Steve Tshwete

Stephen (Steve) Vukile Tshwete, South African politician

Born: 12 November, 1938, in Springs, South Africa

Died: 26 April, 2002, aged 63

STEVE Tshwete, who has died of pneumonia after a short illness, was one of the more colourful members of the African National Congress and the government of South Africa.

He was imprisoned on Robben Island with Nelson Mandela, became political commissar of the ANC’s guerrilla wing, Umkhonto we Sizwe (Spear of the Nation), and finally established a reputation as a strong-willed reformer of the demoralised South African Police Service.

However, Tshwete, a gravelly-voiced, whisky-drinking, tough-talking pipesmoker, said that if apartheid had not got in the way his biggest ambition would have been to play rugby and cricket for his country. During his 15 years on Robben Island he organised the prisoners into four rugby teams, which played each other in a league.

It is possible that he will be best remembered for his role as the ANC sports commissar who helped the then whites-only sports bodies re-enter international sport well before majority rule was established at the first all-race general election in 1994.

Ali Bacher, the former Springbok cricketer and director of the former all-white South African Cricket Board, became a close friend of Tshwete when the two worked together to reform cricket from 1990 onwards and prepare for the return to international test cricket. "I will miss Steve as a true friend," said Dr Bacher on learning of Tshwete’s death. "He devoted his whole life to the freedom of all the people of South Africa."

Steve Vukile Tshwete was born in Springs, a gold-mining town near Johannesburg. But his parents moved back to Peelton, a black township near King William’s Town in the Eastern Cape, while he was still a baby.

Despite the many obstacles raised by apartheid, he obtained a degree in philosophy and English from the University of South Africa and was an enthusiastic rugby and cricket player in the blacks-only leagues of the Eastern Cape.

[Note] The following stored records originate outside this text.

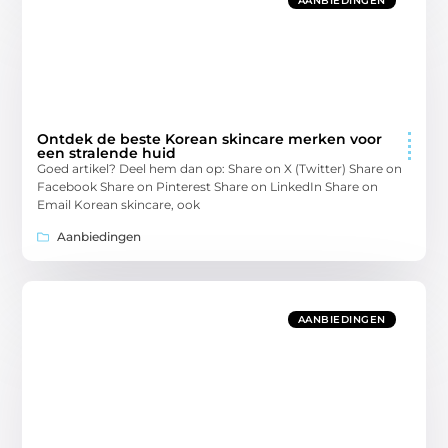
AANBIEDINGEN
Ontdek de beste Korean skincare merken voor
een stralende huid
Goed artikel? Deel hem dan op: Share on X (Twitter) Share on
Facebook Share on Pinterest Share on LinkedIn Share on
Email Korean skincare, ook
Aanbiedingen
AANBIEDINGEN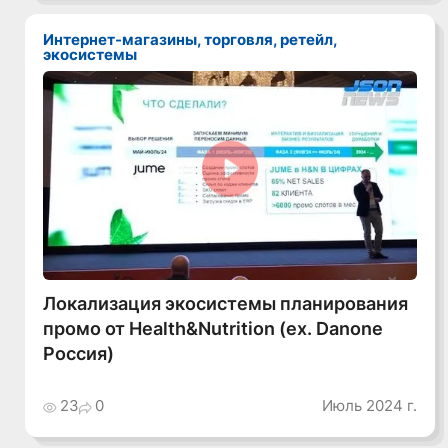
Интернет-магазины, торговля, ретейл,
экосистемы
Смотреть видео
Локализация экосистемы планирования
промо от Health&Nutrition (ex. Danone
Россия)
23
0
Июль 2024 г.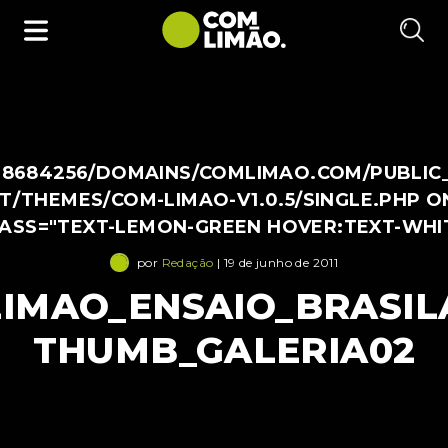
38684256/DOMAINS/COMLIMAO.COM/PUBLIC
/THEMES/COM-LIMAO-V1.0.5/SINGLE.PHP O
LASS="TEXT-LEMON-GREEN HOVER:TEXT-WHI
por
Redação
| 19 de junho de 2011
IMAO_ENSAIO_BRASIL
THUMB_GALERIA02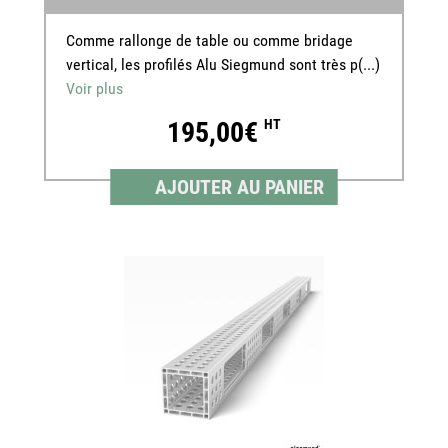
Comme rallonge de table ou comme bridage
vertical, les profilés Alu Siegmund sont très p(...)
Voir plus
195,00€
HT
AJOUTER AU PANIER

After the banning in 1960 of the ANC by the then prime minister, Hendrik Verwoerd, he became national secretary of the African Students Association, an ANC front chaired by Thabo Mbeki. The two men were to maintain a close relationship for the rest of Tshwete’s life.

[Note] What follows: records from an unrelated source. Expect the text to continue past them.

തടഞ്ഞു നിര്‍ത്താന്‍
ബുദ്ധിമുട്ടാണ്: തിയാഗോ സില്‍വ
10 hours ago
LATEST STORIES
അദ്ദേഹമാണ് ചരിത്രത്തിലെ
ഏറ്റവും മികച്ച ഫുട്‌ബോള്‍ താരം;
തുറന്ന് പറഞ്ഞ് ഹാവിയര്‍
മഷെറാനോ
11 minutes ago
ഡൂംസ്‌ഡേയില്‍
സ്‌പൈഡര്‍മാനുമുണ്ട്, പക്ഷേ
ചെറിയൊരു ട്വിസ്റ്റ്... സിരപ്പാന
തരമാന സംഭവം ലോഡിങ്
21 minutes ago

In 1963 Tshwete was convicted on charges of sabotage and sent to Robben Island for 15 years. The dust and the glare of the lime quarries where the prisoners worked severely damaged his eyes, and for many years he wore distinctive spectacles with lenses that resembled the bottom of Coca Cola bottles.

After release in 1979, he played a major role in the formation of the United Democratic Front, a facade for the banned ANC. He became chairman of the UDF and the Eastern Cape but was then issued with a restriction order limiting his movements.

In 1985 he went underground, fled to Zambia and re-joined the exiled ANC. He was sent for military training in the Soviet bloc and returned to Zambia to become political commissar of Umkhonto we Sizwe. He was removed from the post after advocating hitting "soft targets" - ie white civilians - in white-ruled South Africa.

When the ANC returned to South Africa in 1990 he played a key role in negotiations with the National Party government. He was appointed national organiser of the ANC and played a prominent part in the quest for racial unity in sport. He worked with Ali Bacher and in 1992 accompanied the then all-white South African cricket team to Australia to take part in the World Cup.

When Nelson Mandela was elected president in 1994, Tshwete was appointed sports minister and laid the groundwork for the development of sports facilities and opportunities among the country’s black youth. He was appointed safety and security minister in 1999 when his friend, Thabo Mbeki, succeeded Mandela as president.

It was something of a poison chalice. His predecessor had been ineffectual and South Africa had gained a reputation of being one of the world’s most violent and crime-infested countries. Tshwete began controversially by suspending publication of crime statistics for a year while he undertook a number of measures to raise police morale and discipline and root out corruption. He secured for the police improved pay, better equipment and more customer-friendly uniforms. He told the police to tear into criminals like bulldogs and avowed: "This is not the time for niceties." By the time he died, he was popularly known as "Mr Fixit" for his success in reinvigorating the police.

However, he dented his reputation in March last year when he accused three senior ANC heavyweights, Cyril Ramaphosa, Tokyo Sexwale and Mathews Phosa, critics of Mbeki, of plotting to topple the president. The plot was later found to be a fiction. Tshwete apologised, but he was unable to erase the blot on his career.

His final illness was something of a mystery. He developed back pains in early March. He was confined to a wheelchair and then to an isolated glass cubicle in a military hospital in Pretoria. His aides said he was unable to communicate in the late stages of his illness and he finally succumbed to pneumonia.

President Mbeki said Tshwete would be give a state funeral, the first since the ANC was elected to power eight years ago.

Tshwete is survived by his wife, Pamela, sons Lindela and Mayihlome and daughter Yonda.